Your instructions
Taking each line of the records in turn, count those containing "lines" and report only the number.

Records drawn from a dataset
----
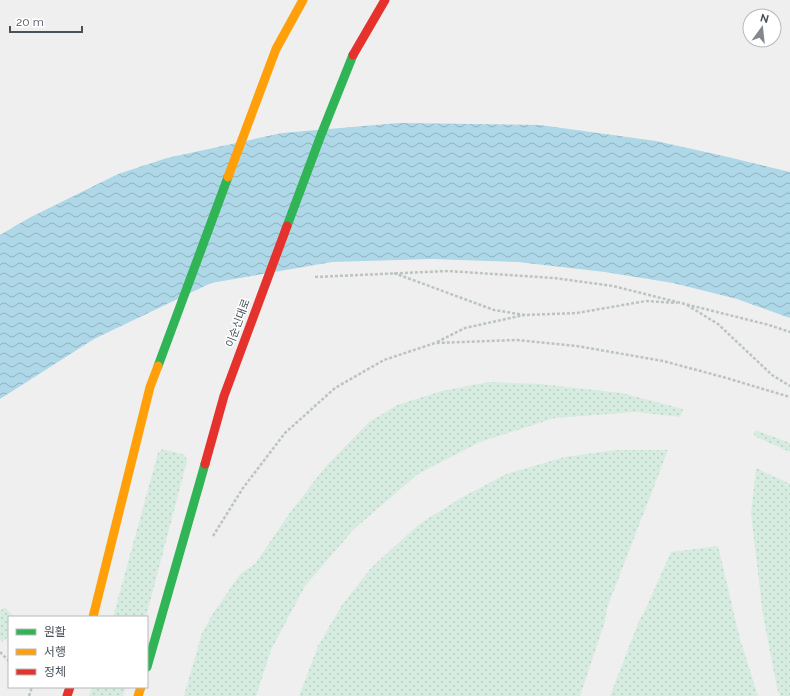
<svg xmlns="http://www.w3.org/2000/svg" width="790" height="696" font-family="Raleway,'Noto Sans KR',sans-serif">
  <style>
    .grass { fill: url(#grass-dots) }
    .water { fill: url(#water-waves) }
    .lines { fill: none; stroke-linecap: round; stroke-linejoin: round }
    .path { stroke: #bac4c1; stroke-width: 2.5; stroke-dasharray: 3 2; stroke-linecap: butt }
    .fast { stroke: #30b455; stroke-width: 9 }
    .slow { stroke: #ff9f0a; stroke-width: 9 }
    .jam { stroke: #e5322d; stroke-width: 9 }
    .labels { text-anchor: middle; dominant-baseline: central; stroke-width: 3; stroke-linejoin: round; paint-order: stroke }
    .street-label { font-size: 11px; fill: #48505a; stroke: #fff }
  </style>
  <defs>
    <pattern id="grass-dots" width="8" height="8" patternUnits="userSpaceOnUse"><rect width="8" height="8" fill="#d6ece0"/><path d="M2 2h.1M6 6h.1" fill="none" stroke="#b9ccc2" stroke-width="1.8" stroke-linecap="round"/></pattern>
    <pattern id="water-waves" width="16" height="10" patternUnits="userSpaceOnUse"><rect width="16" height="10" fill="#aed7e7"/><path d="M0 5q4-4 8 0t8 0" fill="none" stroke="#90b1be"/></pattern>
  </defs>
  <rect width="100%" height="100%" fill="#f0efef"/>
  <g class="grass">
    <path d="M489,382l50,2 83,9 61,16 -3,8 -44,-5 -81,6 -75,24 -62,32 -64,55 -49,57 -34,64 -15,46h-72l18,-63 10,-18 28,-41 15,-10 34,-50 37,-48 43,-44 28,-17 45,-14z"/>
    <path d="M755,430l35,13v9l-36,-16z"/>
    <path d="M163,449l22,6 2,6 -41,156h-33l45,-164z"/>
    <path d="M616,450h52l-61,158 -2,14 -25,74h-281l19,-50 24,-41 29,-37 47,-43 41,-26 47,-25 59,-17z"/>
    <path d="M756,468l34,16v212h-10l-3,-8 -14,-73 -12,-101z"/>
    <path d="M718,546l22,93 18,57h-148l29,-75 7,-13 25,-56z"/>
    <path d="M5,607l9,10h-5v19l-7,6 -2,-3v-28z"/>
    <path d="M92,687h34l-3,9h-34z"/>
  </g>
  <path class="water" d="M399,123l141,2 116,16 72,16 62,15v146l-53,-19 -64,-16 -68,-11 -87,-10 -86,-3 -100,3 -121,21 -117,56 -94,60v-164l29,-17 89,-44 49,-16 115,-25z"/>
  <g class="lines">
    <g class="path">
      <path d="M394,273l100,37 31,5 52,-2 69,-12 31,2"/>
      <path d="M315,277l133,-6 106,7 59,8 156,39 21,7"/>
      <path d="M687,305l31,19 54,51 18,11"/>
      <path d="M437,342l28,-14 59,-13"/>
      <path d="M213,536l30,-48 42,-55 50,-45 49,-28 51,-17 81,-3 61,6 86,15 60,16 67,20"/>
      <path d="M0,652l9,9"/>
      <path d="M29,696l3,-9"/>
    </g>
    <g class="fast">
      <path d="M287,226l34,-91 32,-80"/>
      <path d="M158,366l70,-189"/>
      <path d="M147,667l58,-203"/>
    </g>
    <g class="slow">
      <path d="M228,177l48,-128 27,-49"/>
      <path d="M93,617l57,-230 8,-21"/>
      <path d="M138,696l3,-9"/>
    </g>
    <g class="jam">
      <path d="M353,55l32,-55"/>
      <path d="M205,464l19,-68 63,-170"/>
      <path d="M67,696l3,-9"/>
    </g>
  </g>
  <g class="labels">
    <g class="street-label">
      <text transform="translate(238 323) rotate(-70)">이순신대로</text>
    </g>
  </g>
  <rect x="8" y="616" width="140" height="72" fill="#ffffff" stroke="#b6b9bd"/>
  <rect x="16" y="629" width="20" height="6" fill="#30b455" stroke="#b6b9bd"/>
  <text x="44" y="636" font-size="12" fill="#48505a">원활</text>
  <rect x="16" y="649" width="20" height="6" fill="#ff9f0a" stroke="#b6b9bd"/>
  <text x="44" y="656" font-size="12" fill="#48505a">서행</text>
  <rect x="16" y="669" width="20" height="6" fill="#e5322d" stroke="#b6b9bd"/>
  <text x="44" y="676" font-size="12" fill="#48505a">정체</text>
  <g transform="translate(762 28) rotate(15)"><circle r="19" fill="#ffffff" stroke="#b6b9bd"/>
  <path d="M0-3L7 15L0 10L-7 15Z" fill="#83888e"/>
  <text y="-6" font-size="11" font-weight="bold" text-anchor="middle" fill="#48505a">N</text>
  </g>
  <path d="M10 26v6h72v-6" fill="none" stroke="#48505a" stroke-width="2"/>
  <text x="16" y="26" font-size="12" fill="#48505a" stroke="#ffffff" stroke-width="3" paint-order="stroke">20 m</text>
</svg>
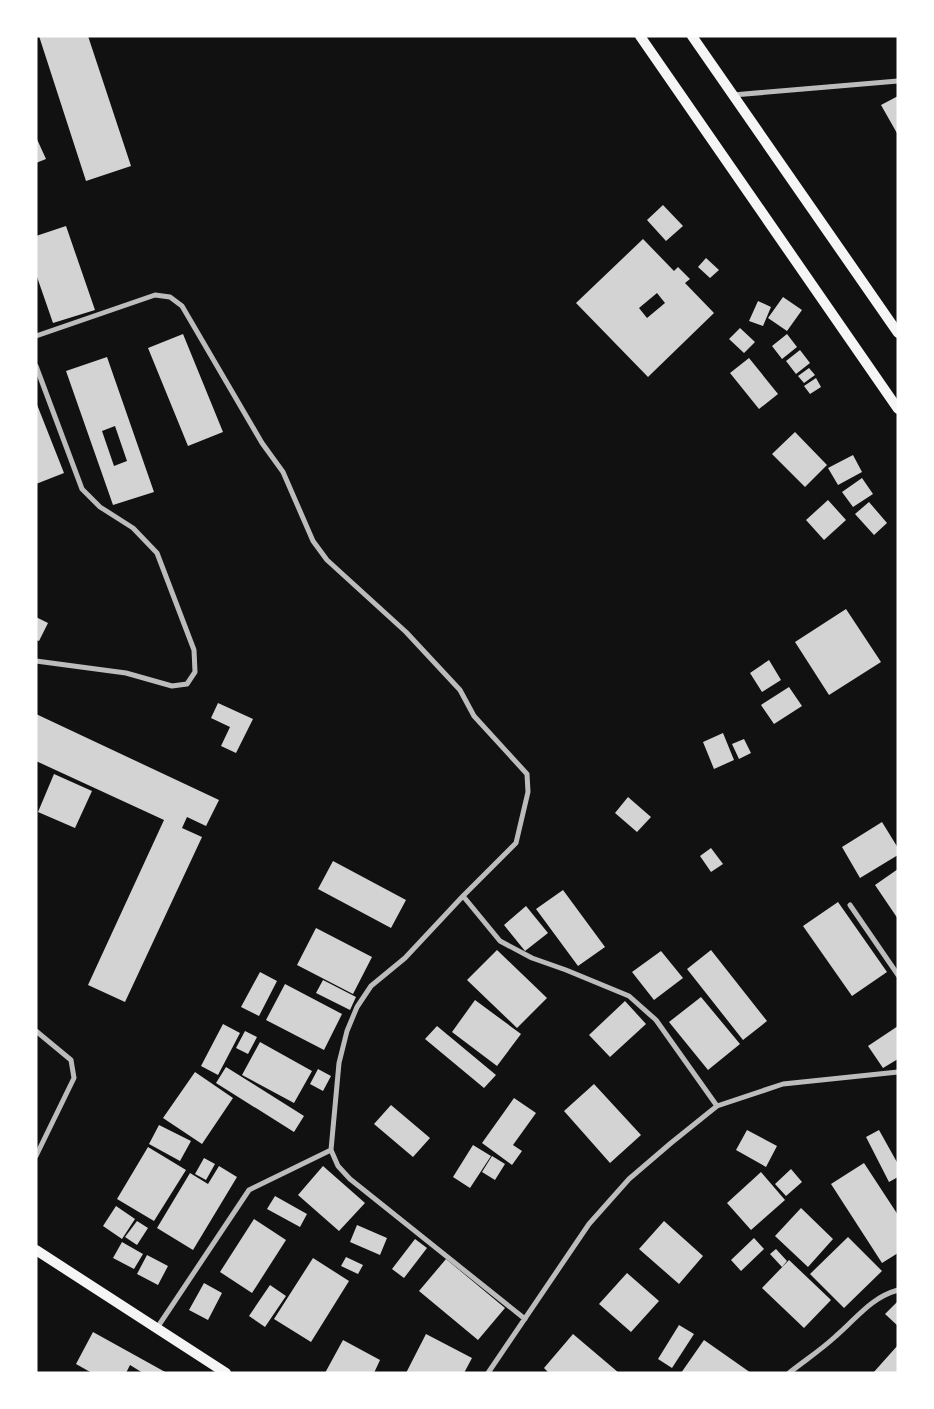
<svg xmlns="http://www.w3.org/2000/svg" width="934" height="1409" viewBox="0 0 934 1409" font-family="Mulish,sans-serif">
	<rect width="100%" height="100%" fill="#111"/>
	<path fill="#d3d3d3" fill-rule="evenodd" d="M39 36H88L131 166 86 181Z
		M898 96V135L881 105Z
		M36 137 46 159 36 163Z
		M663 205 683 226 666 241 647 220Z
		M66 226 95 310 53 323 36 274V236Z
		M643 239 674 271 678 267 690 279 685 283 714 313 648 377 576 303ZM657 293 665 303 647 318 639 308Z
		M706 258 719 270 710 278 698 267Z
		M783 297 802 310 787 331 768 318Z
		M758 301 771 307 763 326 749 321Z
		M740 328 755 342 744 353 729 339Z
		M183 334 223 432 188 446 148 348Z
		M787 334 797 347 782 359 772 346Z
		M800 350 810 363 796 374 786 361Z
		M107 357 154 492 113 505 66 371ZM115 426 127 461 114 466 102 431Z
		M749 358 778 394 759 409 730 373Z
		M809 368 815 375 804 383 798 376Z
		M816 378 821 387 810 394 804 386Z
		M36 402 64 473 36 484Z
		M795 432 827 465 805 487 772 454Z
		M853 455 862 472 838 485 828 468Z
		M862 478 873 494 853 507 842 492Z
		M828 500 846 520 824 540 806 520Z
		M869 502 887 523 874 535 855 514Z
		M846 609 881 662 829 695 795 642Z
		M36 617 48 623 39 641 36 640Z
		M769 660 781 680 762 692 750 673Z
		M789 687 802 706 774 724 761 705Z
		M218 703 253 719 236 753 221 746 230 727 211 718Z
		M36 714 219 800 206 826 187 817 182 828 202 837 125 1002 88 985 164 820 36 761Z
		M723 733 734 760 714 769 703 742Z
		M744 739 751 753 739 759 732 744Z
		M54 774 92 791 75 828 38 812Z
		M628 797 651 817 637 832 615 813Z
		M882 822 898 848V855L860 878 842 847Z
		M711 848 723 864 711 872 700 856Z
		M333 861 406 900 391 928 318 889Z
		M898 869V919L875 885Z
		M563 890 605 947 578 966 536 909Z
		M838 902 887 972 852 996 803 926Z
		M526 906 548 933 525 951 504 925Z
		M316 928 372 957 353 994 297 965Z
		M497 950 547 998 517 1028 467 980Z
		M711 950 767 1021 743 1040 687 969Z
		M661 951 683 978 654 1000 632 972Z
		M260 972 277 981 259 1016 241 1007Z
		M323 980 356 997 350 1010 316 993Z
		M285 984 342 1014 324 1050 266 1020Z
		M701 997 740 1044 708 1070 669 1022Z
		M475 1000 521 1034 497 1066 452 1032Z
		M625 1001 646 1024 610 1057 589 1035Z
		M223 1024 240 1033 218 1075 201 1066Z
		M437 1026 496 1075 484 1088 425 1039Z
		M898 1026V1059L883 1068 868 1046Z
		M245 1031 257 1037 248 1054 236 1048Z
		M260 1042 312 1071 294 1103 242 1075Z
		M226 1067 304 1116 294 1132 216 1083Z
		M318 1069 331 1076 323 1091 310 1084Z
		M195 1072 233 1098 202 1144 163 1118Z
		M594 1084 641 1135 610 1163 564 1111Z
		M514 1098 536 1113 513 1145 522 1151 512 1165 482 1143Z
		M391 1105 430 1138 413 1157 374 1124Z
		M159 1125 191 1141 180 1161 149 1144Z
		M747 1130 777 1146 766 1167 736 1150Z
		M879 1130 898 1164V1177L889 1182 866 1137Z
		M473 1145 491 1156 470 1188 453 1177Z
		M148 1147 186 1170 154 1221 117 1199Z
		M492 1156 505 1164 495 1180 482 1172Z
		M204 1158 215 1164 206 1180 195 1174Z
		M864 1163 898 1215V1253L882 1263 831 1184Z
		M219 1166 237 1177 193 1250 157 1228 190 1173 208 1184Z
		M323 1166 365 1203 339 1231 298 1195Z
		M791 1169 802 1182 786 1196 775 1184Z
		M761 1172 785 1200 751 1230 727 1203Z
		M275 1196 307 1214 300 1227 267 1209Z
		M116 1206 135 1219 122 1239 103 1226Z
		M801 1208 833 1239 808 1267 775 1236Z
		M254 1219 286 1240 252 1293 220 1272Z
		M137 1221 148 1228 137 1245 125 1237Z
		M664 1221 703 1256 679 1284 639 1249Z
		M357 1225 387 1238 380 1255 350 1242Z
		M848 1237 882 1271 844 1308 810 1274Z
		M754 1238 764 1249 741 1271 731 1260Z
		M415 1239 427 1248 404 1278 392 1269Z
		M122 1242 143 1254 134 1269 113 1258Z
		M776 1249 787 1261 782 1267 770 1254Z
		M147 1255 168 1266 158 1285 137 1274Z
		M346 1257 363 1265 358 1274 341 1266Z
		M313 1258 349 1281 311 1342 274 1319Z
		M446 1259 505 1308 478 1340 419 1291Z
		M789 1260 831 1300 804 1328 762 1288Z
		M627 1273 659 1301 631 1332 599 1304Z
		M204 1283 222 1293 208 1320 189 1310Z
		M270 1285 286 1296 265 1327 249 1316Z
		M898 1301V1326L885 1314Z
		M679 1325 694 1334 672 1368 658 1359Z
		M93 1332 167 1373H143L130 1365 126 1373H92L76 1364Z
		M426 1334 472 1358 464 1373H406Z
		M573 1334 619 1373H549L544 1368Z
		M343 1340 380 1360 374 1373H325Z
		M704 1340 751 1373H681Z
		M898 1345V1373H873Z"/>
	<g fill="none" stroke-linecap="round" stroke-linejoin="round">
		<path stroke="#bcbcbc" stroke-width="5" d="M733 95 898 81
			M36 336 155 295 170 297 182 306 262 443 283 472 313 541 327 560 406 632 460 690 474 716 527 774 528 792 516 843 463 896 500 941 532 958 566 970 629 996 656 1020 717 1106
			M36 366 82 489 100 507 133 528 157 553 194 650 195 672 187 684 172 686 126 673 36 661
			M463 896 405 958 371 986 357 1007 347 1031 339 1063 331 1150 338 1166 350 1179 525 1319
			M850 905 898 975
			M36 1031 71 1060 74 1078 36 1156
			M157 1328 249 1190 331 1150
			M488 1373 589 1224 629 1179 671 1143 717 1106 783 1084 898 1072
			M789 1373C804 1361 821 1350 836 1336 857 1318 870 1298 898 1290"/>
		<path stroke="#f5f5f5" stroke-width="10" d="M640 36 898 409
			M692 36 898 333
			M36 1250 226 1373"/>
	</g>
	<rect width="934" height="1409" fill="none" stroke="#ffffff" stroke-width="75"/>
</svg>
----
Result of this task
2